● Requirement 1
For each statement (a), (b), and (c), decide whether it agrees with the email exchange about the Qt SSL server. Answer yes or no and quote the exact words from the exchange that settle it. (a) Ben wrote the server code because he found no server-side Qt SSL demonstrations available. (b) Ben says he would likely reject pull requests that moved the code toward the official Qt coding style. (c) Jason H advises replacing the GUI application with QCoreApplication.
● Requirement 2
In the email exchange about the Qt SSL server, what does Jason H say the code uses superfluously?
● Requirement 3
Extend the email exchange about the Qt SSL server, picking up directly after its final sentence.
───── Document passage
Thanks for the feedback. Advice and direction on this is welcome.
I'm not sure if I'll move it towards the official Qt coding style or not - 
though I'd probably accept PRs that did. I just found in trying to put together 
the server for another project that there were no server-side Qt SSL examples 
out there - and it was a common complaint in the various forums I came across 
while searching. So I made one. I'll be the first to admit as an example it 
could certainly be cleaned up more; but it's still better than nothing (which 
is where we were before). There were some choices I made just to try to keep it 
simple or towards being an example - I think some of them (like the certificate 
verification) are commented on (or at least should be) in the code.
I'll certainly try to clean some things up to make it even simpler; and I'll 
take a look at using the QPluginLoader with it....that's an interesting idea.

Thanks for the advice.

Ben
 

    On Wednesday, January 6, 2016 6:54 PM, Jason H <jh...@gmx.com> wrote:
 

 Don't take this the wrong way...  I've written production-level HTTP SSL 
servers in Qt before, and I've even requested/suggested there be a Qt C++ 
server framework. So take this as advice from a veteran. Well, you should use 
QCoreApplication (drop the GUI), you never call startSeverEncrption(), never 
set the validation policy of certificates, and never actually read or write 
anything from the client, don't have any socket timeouts. Other than that, it's 
a great server. :-) (My snarkiness is intended to be mild-mannered). Code wise, 
it's not following the Qt style guide and IMHO, makes superfluous use of 
namespaces.  If this is to be for HTTP, there are many, many more challenges. 
The problem is the C++ nature usually results in a a bespoke server app.
──────────
───── Data shown
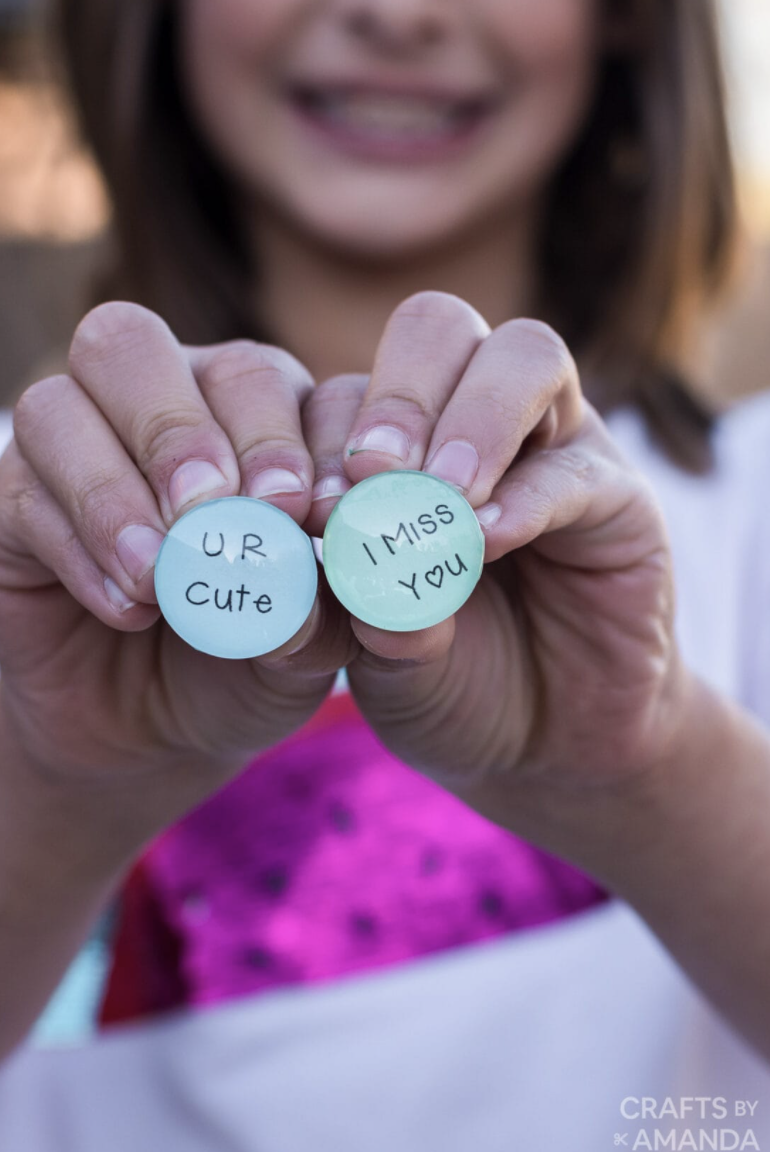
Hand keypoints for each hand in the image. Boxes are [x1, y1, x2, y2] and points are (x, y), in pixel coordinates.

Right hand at [0, 303, 355, 837]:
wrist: (159, 731)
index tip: (317, 511)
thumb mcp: (310, 645)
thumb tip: (311, 569)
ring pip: (62, 401)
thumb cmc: (252, 664)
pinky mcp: (17, 500)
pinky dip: (80, 547)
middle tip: (220, 511)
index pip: (269, 377)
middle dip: (184, 430)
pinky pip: (25, 490)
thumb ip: (325, 604)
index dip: (292, 431)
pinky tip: (130, 607)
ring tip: (160, 573)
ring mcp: (78, 444)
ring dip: (114, 487)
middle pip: (143, 347)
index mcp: (256, 413)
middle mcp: (162, 405)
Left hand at [304, 291, 687, 827]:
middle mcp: (475, 418)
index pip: (349, 389)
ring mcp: (554, 443)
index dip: (314, 437)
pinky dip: (527, 498)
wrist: (541, 739)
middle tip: (370, 469)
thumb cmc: (445, 678)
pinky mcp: (618, 495)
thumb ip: (352, 601)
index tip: (291, 507)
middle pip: (438, 328)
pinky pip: (577, 466)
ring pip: (524, 356)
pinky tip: (485, 541)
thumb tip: (330, 553)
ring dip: (472, 418)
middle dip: (397, 391)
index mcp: (399, 443)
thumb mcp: (376, 648)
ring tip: (439, 494)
──────────
● Your response 1
(a) Yes: "there were no server-side Qt SSL examples out there"
(b) No: "I'd probably accept PRs that did"
(c) Yes: "you should use QCoreApplication (drop the GUI)"

● Your response 2
Namespaces.

● Your response 3
However, I think that if there were a server to use QPluginLoader, where your 
application was presented as a shared library and it register itself, we'd be 
able to get some traction. These days it's just easier/faster with NodeJS, and 
Node is JITed. After doing that, the challenge is then constructing a framework 
to handle _ALL_ the possible scenarios. LibQxt took a decent stab at it. ( 
http://libqxt.bitbucket.org/doc/0.6/tech-web.html ) If you're not doing HTTP, 
then you're much better off, but then you limit your clients and have to some 
up with your own serialization. Things to worry about include encodings 
(base64, gzip), chunked transfer encoding (content length not known at start of 
transfer), and I hope multi-part mime attachments are not needed. A good primer 
for low-level HTTP is https://www.jmarshall.com/easy/http/ I found using many 
QIODevice subclasses which relayed data bytes and emitted events worked best, 
in that one source of bytes relays applicable bytes to the next, 
Like:QSslSocket -> HttpRequestParser -> TransferEncoding -> MIME parser -> 
MimePartParser -> EncodingParser(s) -> ApplicationDataHandlers. (NodeJS calls 
this 'middleware')Your response is similarly complicated because you may be 
using chunked encoding, HTTP1.1, gzip all independently of each other. Then 
adding to that, it's all got to happen async if it is to be general purpose. 
(That's why the emits are nice) . Once those are handled, I always imagined 
some JSON config file(s): { file: "myapp.so", [{path: "/login", function: 
"some_Q_INVOKABLE(request, response)"}, ...] } } It'll be much easier today 
than when I was doing it, as there weren't attached properties in Qt back then 
(2008).  Just my $0.02 Sent: Wednesday, January 06, 2016 at 4:50 PM
From: "BRM via Interest" <interest@qt-project.org>
To: "Interests Qt" <interest@qt-project.org>
Subject: [Interest] Example SSL Server based on Qt...Over the holidays I 
started working on a project where I wanted to use Qt's SSL Sockets for a 
client-server system.Looking around, I didn't find an example of using them on 
the *server* side, and the Qt Documentation just provides *client* side 
examples.So, I pulled some parts out of my project and setup an example - you 
can find it here: https://github.com/BenjamenMeyer/ExampleQtSSL I posted this 
on G+ after pushing it up; however, I figured others here might be interested 
in this example as well. Presently the example is a simple 3 part project 
consisting of (i) client, (ii) server, and (iii) common static library between 
the two.The client and server both operate as GUI programs with a simple text 
display to show what is going on, as well as a basic file log for more 
extensive diagnostics. PR's welcome if anyone wants to help make it even 
better. I'll probably make a daemonized version of the service at some point.